In Central Asia this week, AP reported that stories posted on the Internet claiming high-level corruption, and calling for Uzbek President Islam Karimov to resign, prompted rare public debate in the tightly controlled Central Asian nation.
The reports alleged high-level drugs dealing and claimed that the government had staged terrorist attacks. The reports appeared earlier this month on websites based in neighbouring Russia and Kazakhstan.
Despite Internet access being cut off, allegedly by the government, the reports became instantly popular - passed around by e-mail, in print or by word of mouth. International observers believe that media freedom in this most heavily populated Central Asian state has not improved following the lifting of official pre-publication censorship in May last year.
In the ongoing campaign against alleged Islamic militants, a court in Uzbekistan sentenced eight Uzbek citizens captured in Pakistan and Afghanistan over the past year to various prison terms. The men were tried in September and October 2002 on charges of terrorism, religious extremism and anti-constitutional activity, and sentenced to prison terms ranging between 15 and 18 years.
These militants were linked to the Islamic Movement of Uzbekistan (IMU), a banned radical opposition group. In 2000, the US government designated the IMU as a terrorist organisation; it was linked to Al-Qaeda and was considerably weakened during the anti-terrorism operations in Afghanistan, with its former leader, Juma Namangani, reportedly killed there.
The Uzbek government blamed the group for several border incursions over the past few years and a series of bomb blasts in the capital, Tashkent, in 1999.
In neighbouring Tajikistan, President Emomali Rahmonov carried out a major reshuffle over the weekend by firing two ministers, replacing the head of the county's legal system and dismissing numerous regional chiefs, AFP reported. Nusratullo Faizullov replaced Health Minister Alamkhon Akhmadov, while the communication minister Nurriddin Mukhiddinov was replaced by Said Zuvaidov.
Analysts believe the dismissals signal the start of a crackdown on corruption in the impoverished nation of six million. They further maintain that the changes reflect Rahmonov's concern to shore up his political position at the expense of opponents in the former Islamic opposition, with whom he has shared power since a 1997 peace treaty ended a five-year civil war.

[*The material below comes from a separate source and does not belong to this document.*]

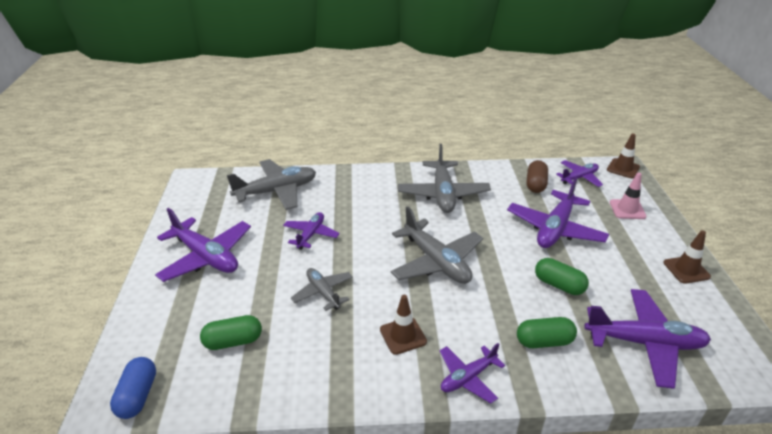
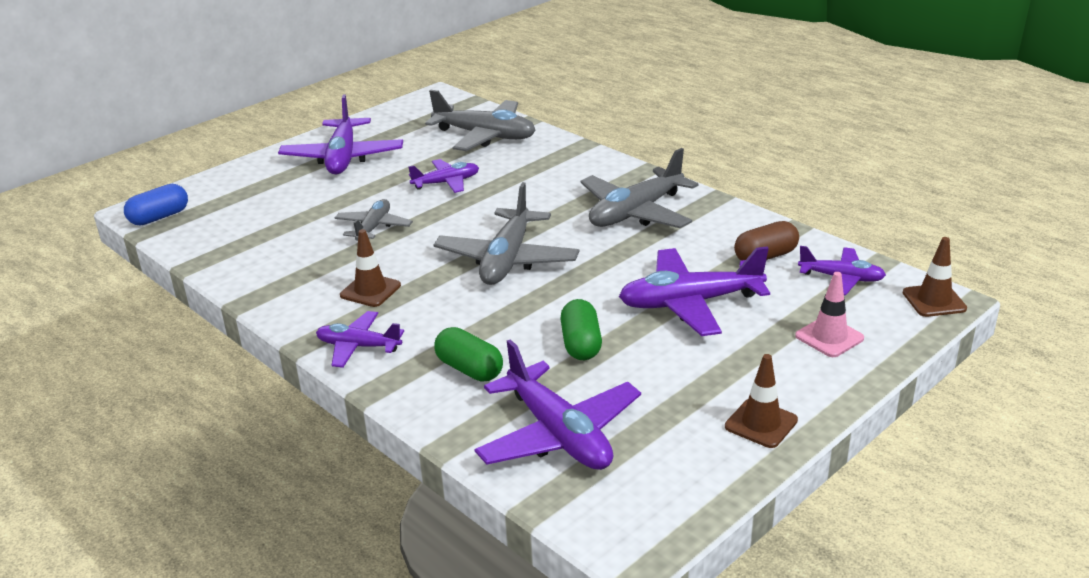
camera: 50 degrees right, 5 degrees down
(233, 341) = (260, 221): green capsule -> none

Tajikistan is also promoting relations with the 15-member EU. With the EU's external affairs commissioner set to visit the country in February, President Rahmonov won French support for
improving bilateral relations and assistance last month after meeting President Jacques Chirac in Paris.
With the EU being an important source of bilateral aid to the mountainous Central Asian republic, Rahmonov will visit the Belgian capital, Brussels, for talks with EC President Romano Prodi.
In the run-up to Kyrgyzstan's constitutional referendum on 2 February, a team of legal experts have recommended that the government remove two clauses, which had drawn opposition anger, from a new draft, AP reported on Tuesday.
The team was set up under the orders of President Askar Akayev to review the clauses which would vest in the president the right of absolute veto on laws passed by parliament, as well as another clause which would block a citizen's right to appeal directly to the constitutional court.
Kyrgyzstan was praised in the mid-1990s as the most politically progressive country in Central Asia, but last year there were a number of bloody clashes between the government, opposition supporters and civic organisations, particularly in the south.
Meanwhile, the international media reported that a group of opposition parties in Kazakhstan had announced a new alliance to promote their candidates in upcoming local and parliamentary elections. The alliance was born following a new law on political parties last summer which raised minimum party membership from 3,000 to 50,000 - a condition, critics argue, which was aimed at neutralising the opposition.